Casi como norma, las primeras novelas de Orwell están protagonizadas por un solo personaje, que se mueve en los márgenes de una sociedad que entonces, recordemos, padecía las consecuencias de la Crisis del 29 y se preparaba para la Segunda Guerra Mundial. Pero si ello es evidente en las demás, lo es menos en La hija del clérigo, cuyo retrato sólo de forma indirecta refleja una condición social -por dura que sea la vida de una parroquia anglicana pobre en un pueblo inglés no demasiado practicante y rivalizando con otras iglesias protestantes-, y en cambio ilustra la capacidad observadora de Orwell, a quien no parecen escapársele ni los olores en la casa de una vieja beata impedida (Orwell tenía una nariz de perdiguero), en una suerte de hiperrealismo social que ha envejecido apenas por lo bien escrito que está.
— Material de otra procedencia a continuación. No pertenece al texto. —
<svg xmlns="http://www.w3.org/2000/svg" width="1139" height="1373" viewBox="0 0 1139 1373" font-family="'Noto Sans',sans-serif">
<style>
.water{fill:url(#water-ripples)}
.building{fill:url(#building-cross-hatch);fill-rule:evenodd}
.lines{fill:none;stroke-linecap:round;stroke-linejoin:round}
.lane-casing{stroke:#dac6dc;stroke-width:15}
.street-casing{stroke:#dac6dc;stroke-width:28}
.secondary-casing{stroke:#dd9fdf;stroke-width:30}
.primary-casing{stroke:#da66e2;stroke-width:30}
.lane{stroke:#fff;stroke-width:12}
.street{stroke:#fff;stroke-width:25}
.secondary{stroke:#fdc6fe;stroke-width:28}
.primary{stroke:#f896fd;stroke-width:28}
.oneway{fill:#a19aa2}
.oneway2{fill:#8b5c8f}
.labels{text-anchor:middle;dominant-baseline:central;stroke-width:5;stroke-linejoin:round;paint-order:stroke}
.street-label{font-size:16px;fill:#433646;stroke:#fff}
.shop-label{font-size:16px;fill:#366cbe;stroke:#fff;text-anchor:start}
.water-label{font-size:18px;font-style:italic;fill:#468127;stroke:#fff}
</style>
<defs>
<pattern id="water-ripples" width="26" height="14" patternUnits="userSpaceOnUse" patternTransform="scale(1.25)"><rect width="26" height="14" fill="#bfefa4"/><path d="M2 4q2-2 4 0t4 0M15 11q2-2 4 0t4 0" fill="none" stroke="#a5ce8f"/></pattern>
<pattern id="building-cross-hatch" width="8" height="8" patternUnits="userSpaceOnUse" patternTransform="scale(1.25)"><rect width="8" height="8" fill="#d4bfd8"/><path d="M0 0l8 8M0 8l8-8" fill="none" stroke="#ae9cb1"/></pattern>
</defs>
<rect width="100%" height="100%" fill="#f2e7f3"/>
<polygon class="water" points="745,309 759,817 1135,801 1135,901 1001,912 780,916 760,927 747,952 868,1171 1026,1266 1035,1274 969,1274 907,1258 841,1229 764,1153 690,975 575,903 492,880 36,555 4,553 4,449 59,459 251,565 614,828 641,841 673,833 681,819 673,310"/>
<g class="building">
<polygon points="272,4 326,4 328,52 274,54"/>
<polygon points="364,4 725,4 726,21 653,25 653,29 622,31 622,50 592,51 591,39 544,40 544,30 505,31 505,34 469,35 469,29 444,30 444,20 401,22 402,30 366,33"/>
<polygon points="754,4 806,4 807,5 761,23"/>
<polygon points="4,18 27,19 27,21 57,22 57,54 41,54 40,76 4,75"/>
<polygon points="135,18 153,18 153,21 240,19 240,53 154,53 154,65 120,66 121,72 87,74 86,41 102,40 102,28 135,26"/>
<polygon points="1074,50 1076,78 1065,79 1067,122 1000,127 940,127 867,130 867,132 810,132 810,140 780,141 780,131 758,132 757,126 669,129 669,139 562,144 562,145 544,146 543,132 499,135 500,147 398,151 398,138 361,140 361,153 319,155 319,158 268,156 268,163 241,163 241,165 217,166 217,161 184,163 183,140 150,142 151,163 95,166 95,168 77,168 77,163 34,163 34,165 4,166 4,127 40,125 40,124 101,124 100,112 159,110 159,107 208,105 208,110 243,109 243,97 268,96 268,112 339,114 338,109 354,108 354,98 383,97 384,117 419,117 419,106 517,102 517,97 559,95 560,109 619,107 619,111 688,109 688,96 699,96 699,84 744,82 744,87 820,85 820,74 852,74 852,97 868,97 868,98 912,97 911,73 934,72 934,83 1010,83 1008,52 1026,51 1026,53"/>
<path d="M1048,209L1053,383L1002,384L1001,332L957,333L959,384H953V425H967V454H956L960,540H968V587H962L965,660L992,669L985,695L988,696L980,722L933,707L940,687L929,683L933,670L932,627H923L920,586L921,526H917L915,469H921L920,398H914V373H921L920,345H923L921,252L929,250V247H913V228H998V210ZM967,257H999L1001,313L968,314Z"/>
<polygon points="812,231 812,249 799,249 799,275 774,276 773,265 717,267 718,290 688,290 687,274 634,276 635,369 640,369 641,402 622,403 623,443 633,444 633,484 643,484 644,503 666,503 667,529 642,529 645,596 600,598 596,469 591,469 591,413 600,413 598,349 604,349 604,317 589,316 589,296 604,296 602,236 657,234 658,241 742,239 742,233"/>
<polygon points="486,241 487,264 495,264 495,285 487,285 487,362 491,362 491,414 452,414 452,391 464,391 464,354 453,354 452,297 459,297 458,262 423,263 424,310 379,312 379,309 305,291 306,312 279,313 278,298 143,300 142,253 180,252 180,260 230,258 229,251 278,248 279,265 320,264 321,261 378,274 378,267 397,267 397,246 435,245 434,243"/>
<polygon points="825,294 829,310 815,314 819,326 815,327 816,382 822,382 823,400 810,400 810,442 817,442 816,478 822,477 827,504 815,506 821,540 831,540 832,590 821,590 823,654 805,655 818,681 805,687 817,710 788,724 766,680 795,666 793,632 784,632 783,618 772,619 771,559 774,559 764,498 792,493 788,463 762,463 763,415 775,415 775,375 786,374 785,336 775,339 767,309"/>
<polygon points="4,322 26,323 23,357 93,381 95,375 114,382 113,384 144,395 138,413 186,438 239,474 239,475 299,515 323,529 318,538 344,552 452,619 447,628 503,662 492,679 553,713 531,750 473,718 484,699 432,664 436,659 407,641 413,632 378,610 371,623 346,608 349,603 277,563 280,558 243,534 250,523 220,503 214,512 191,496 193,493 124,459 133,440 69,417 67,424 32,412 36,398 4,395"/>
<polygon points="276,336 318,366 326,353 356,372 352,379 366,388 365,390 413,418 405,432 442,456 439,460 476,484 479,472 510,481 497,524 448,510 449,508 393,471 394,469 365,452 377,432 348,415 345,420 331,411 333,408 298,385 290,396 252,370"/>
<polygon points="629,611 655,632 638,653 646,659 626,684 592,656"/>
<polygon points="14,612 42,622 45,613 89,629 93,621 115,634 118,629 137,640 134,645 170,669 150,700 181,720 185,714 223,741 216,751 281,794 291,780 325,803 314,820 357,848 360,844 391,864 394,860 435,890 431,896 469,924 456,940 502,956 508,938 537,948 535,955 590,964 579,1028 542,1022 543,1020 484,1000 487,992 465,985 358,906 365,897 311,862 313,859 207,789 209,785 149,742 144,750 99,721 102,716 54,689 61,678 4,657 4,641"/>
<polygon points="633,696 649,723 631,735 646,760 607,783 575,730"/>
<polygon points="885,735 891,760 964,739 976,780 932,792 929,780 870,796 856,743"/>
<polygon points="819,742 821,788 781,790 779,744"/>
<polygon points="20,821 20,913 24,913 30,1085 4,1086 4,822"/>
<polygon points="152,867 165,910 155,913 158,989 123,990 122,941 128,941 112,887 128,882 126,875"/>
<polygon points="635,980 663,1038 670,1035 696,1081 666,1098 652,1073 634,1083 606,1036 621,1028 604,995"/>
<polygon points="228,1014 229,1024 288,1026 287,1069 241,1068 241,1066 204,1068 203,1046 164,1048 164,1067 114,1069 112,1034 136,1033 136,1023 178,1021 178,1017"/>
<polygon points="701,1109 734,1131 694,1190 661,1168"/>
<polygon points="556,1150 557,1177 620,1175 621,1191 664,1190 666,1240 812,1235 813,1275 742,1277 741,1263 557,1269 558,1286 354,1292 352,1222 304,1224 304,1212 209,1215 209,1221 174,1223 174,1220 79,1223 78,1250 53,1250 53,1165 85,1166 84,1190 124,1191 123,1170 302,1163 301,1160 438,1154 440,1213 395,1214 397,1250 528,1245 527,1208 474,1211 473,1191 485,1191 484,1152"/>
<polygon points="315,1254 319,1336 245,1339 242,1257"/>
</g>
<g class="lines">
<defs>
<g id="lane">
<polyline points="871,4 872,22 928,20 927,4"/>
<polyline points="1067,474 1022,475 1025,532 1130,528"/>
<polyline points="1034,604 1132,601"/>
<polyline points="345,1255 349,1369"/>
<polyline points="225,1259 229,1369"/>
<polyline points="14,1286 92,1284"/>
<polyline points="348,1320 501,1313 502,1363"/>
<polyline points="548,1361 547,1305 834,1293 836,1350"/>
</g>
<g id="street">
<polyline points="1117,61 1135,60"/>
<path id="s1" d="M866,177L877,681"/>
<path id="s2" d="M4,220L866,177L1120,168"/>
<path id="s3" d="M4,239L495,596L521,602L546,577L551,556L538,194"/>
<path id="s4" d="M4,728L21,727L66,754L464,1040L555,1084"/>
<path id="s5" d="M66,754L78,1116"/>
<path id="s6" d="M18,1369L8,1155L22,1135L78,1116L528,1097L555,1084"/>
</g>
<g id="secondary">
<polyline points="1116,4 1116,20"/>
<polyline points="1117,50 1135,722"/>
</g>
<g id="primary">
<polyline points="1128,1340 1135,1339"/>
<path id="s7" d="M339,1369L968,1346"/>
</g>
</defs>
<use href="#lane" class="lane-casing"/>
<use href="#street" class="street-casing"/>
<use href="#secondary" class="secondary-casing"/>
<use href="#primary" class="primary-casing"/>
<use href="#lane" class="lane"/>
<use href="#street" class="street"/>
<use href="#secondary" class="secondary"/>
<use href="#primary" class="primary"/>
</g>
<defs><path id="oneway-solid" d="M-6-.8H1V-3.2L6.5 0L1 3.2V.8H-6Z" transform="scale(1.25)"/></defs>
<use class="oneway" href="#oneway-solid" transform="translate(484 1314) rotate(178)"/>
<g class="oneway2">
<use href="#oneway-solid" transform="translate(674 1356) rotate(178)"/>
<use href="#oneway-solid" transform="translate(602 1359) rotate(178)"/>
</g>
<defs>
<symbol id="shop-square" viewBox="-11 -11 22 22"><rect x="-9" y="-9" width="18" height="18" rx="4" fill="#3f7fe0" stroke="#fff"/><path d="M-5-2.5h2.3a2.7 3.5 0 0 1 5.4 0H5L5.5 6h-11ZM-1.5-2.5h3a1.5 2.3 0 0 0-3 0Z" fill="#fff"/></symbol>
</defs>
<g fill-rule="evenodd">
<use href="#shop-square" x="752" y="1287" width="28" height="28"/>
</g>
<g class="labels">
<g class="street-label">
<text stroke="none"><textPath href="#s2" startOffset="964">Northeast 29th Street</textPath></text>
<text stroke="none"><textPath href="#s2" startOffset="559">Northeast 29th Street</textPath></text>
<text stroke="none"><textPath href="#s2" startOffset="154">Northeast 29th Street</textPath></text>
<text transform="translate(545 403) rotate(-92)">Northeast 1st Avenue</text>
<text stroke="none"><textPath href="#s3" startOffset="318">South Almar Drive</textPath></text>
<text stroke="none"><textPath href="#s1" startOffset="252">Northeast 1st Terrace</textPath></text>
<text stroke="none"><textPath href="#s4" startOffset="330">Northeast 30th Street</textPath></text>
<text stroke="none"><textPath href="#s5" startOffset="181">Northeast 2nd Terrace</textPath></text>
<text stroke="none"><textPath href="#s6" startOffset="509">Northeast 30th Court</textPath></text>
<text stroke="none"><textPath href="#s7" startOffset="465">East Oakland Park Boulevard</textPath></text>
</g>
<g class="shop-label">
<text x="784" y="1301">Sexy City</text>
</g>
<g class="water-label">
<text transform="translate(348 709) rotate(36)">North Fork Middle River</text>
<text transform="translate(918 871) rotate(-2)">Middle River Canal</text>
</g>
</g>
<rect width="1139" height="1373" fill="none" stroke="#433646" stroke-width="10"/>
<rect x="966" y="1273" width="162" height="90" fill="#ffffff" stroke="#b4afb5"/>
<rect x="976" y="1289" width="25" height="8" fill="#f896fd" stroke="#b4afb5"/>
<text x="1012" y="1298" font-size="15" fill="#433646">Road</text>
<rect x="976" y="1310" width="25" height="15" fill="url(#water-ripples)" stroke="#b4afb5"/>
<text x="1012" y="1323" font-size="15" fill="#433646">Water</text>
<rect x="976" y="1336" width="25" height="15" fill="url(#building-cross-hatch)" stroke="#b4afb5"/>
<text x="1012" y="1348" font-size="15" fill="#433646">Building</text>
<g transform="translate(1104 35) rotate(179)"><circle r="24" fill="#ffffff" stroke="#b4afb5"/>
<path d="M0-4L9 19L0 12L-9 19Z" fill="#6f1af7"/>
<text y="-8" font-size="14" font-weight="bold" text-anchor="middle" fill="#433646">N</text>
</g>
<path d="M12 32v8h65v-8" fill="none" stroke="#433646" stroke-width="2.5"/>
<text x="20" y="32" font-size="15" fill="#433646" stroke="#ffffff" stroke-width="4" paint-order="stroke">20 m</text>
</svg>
También aquí la labor de campo fue su propia vida -era nieto de pastor- y la peripecia de la protagonista, aquejada de una amnesia de pura angustia, tiene en cambio mucho que ver con el recuerdo de sus viajes de vagabundo por los caminos y en Londres.
Orwell, como quizá se sepa, sufrió toda su vida de pobreza, a veces extrema, aunque él pensaba que un escritor no debía vivir de lo que escribía, ni ganar demasiado para no corromper su mirada en la comodidad y la complacencia, y en cambio tener un segundo oficio, nada literario ni artístico, que le mantuviese en contacto con la realidad de las cosas. Él escribió artículos y reseñas de libros hasta gastarse los dedos y, como es leyenda, se agotó en la transcripción final de 1984, ya muy enfermo de tuberculosis, entre otras cosas porque no fue posible encontrar, ni pagándole el triple, a una mecanógrafa que aceptara trasladarse al remoto islote escocés en el que pasó sus últimos días. Murió en 1950.
Y no queda más remedio que mencionar las dos últimas batallas que al parecer Orwell no ganó: el escritor pertenece a ese grupo de autores cuya obra, en ocasiones excelente, como es el caso de varios de sus primeros libros, queda sepultada por otra de mucho mayor éxito entre el público. Otro ejemplo sería Saint-Exupéry. Y por ello es una buena noticia la recuperación o primera edición de varios de estos textos en castellano.
Y luego, la caricaturización de Orwell por quienes pretenden hacer de él una suerte de campeón de la propaganda contra el estalinismo más ramplón. Algo un tanto melancólico si se piensa que Orwell hizo en «Keep de aspidistra flying» el retrato de la publicidad más lúcido y visionario que se recuerda, y no sin escalofrío fue comprobando que la industria copiaba sus magníficos sarcasmos, sólo que proponiéndolos en serio. Eso le sucedería más de una vez. Es evidente que su retrato de la tiranía abarca mucho más, y una pista podría ser que cada vez usamos más expresiones que parecen el colmo del futurismo y que fueron acuñadas por él, como «policía del pensamiento». Él no sólo pretendió siempre abogar por un «socialismo democrático», como dejó escrito en su tardío «Por qué escribo», sino que su obra trasciende con mucho esas peleas de la mitad del siglo pasado, ya un poco grises y polvorientas. No sin misterio, sus escritos ganan con el tiempo en actualidad y novedad.